→ TASK ITEM: From the entries below, gather every line containing the string "look".

[Start of section]

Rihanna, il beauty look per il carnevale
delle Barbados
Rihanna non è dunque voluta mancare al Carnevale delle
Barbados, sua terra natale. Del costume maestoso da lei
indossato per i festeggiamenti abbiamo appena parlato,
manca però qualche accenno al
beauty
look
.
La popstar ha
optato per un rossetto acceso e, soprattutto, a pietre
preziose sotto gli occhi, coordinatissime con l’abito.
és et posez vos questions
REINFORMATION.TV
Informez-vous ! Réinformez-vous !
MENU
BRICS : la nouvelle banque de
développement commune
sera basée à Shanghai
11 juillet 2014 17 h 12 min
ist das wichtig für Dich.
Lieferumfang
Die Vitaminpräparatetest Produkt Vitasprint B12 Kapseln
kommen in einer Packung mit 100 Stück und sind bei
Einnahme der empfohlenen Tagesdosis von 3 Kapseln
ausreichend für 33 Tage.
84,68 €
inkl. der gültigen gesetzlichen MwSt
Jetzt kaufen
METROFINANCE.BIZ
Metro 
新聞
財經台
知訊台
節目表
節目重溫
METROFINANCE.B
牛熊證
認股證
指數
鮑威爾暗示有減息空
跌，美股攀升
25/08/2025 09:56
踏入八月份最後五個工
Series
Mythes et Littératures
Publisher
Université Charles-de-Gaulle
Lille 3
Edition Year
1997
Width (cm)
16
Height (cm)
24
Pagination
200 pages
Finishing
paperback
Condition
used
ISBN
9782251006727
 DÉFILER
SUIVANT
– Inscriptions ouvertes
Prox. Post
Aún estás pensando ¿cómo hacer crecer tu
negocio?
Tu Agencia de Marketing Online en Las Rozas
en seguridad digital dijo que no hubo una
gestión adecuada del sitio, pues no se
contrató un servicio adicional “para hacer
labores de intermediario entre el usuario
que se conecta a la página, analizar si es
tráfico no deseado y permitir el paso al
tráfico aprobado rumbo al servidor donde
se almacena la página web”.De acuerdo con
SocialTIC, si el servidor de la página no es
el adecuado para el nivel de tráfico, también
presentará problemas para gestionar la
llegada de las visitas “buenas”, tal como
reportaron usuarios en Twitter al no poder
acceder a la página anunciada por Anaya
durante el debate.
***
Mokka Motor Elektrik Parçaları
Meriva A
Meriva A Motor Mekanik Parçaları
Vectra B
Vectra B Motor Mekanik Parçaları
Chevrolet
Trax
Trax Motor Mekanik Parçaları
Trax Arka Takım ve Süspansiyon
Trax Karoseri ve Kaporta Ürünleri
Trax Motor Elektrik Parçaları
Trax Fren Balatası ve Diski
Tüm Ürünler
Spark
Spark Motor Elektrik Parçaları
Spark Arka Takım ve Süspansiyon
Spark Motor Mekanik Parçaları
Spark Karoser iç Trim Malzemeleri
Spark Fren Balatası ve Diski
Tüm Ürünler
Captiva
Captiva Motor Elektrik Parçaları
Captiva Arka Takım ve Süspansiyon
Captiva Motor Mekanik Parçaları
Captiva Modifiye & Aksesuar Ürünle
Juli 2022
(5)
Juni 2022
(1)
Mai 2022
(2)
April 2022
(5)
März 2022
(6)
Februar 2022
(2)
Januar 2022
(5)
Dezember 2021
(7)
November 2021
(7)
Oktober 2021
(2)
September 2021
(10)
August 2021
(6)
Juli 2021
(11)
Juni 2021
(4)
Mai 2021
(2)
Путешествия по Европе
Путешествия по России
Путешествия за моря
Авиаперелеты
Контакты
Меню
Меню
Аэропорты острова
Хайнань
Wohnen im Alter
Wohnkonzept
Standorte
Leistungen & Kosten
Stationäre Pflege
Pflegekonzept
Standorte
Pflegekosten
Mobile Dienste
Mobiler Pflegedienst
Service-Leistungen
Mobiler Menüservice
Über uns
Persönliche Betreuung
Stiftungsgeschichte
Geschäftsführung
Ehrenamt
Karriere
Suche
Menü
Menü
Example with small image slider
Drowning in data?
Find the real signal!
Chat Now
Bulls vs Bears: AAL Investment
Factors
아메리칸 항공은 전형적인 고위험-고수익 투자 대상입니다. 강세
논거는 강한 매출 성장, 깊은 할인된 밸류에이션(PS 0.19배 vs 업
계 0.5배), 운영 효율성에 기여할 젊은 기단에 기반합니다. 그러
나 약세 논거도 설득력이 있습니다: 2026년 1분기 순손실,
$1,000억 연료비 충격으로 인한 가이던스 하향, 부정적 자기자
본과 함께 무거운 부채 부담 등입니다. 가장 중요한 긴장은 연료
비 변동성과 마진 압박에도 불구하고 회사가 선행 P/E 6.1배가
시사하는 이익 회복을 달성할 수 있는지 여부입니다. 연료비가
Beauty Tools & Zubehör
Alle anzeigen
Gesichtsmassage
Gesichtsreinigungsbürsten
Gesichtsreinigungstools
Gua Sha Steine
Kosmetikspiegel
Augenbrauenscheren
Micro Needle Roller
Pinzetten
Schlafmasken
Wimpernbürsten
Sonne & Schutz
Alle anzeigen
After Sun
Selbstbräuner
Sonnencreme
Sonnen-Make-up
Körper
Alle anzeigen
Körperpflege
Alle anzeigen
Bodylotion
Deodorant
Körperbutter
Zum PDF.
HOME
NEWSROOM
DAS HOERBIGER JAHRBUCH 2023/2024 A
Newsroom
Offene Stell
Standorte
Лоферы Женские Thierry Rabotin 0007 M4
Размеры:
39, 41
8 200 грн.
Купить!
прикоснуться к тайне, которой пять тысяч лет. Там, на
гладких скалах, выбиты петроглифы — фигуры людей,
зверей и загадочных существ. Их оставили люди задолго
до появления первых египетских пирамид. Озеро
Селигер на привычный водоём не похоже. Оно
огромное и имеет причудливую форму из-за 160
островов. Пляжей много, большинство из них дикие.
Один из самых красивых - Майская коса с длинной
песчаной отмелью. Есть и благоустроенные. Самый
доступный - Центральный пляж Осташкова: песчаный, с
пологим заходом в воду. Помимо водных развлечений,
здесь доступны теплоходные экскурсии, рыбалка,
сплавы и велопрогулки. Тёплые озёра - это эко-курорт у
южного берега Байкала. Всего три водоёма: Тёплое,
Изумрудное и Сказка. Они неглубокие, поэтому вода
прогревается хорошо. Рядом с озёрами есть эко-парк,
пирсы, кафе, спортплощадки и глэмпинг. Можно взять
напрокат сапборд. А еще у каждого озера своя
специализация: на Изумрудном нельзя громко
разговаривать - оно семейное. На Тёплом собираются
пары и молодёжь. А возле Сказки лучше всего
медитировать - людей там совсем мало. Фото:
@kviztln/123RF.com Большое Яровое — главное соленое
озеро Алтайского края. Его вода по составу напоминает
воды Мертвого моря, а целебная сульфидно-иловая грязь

[End of section]

→ RESPONSE TO THIS TASK:
Rihanna, il beauty look per il carnevale
look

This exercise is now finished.